■ **Extrait du texte**

OBSERVATIONS. Une procédure d'audit accéléré de la Cour des comptes conclut au succès de la mise en place de MaPrimeRénov' mais conseille aussi au gouvernement de faire évaluer l'efficacité énergétique du programme. Quelques recommandations sont émises à ce sujet.

C'est l'heure du premier bilan pour MaPrimeRénov'. La Cour des comptes tire les premiers enseignements de ce dispositif gouvernemental dans un audit flash mené en mars et avril 2021 et rendu public le 30 septembre. Cette procédure accélérée d'analyse apporte des constats et observations sur cette politique d'aide à la rénovation énergétique des logements. Depuis son lancement, début 2020, 574.000 dossiers ont été déposés, près de 300.000 demandes ont été financées en un peu plus d'un an. Sur le premier semestre 2021, 862 millions d'euros de primes ont été versées, selon les rapporteurs.

 

Un déploiement considéré comme "réussi"

 

Dans ce document de 27 pages, la Cour des comptes, une fois n'est pas coutume, salue la mise en œuvre réussie de ce dispositif par l'Agence nationale de l'habitat (Anah). En effet, la juridiction affirme que le démarrage de l'aide "a été probant et contrôlé" et que le dispositif "répond bien aux objectifs de massification de la rénovation énergétique", impliquant ainsi que "son déploiement peut être considéré comme réussi". La ministre chargée du Logement, Emmanuelle Wargon, a immédiatement réagi sur les réseaux sociaux, déclarant que ce rapport était "une belle reconnaissance du succès de MaPrimeRénov'". Sa ministre de tutelle, Barbara Pompili, à la tête du ministère de la Transition écologique, s'est également félicitée des conclusions du rapport.

 

Les Sages, qui ne font pas référence aux 'bugs' de la plateforme signalés par de nombreux utilisateurs, estiment cependant que le dispositif pose "des questions budgétaires et opérationnelles". Les rapporteurs soulignent ainsi que MaPrimeRénov' répond le plus souvent à des travaux simples et uniques, comme le changement de chauffage (deux tiers des travaux) ou l'isolation. Pour eux, cela ne "favorise pas le bouquet de travaux complémentaires qui permettrait souvent d'éliminer les passoires thermiques (logements en étiquettes F et G)". Ils recommandent ainsi de faire évaluer l'efficacité de la prime sur le court terme et, d'ici à 2023, de mener une analyse sur ses bénéfices environnementaux et sur son impact dans la lutte contre la précarité énergétique des ménages les plus modestes.

■ **Extrait des données**

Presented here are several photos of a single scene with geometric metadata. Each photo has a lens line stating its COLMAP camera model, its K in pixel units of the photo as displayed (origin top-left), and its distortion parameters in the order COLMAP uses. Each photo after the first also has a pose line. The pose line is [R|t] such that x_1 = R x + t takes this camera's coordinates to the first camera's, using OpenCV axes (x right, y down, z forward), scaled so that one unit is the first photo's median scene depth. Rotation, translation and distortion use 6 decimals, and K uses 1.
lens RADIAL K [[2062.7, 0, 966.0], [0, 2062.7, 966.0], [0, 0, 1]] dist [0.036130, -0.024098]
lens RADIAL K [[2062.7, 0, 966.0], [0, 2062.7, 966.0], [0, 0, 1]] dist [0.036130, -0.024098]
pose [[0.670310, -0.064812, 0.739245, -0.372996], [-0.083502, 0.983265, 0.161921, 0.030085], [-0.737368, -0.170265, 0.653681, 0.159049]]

■ **Travail demandé**
Recopiez fidèlement le passage de l'article sur MaPrimeRénov' qui va de « OBSERVATIONS. Une procédure » jusqu'à « à ce sujet. » inclus.

■ **Résultat obtenu**
OBSERVATIONS. Une procédure d'audit accéléré de la Cour des comptes conclut au succès de la mise en place de MaPrimeRénov' mais conseille aussi au gouvernement de faire évaluer l'efficacité énergétique du programme. Quelques recommandations sont émises à ce sujet.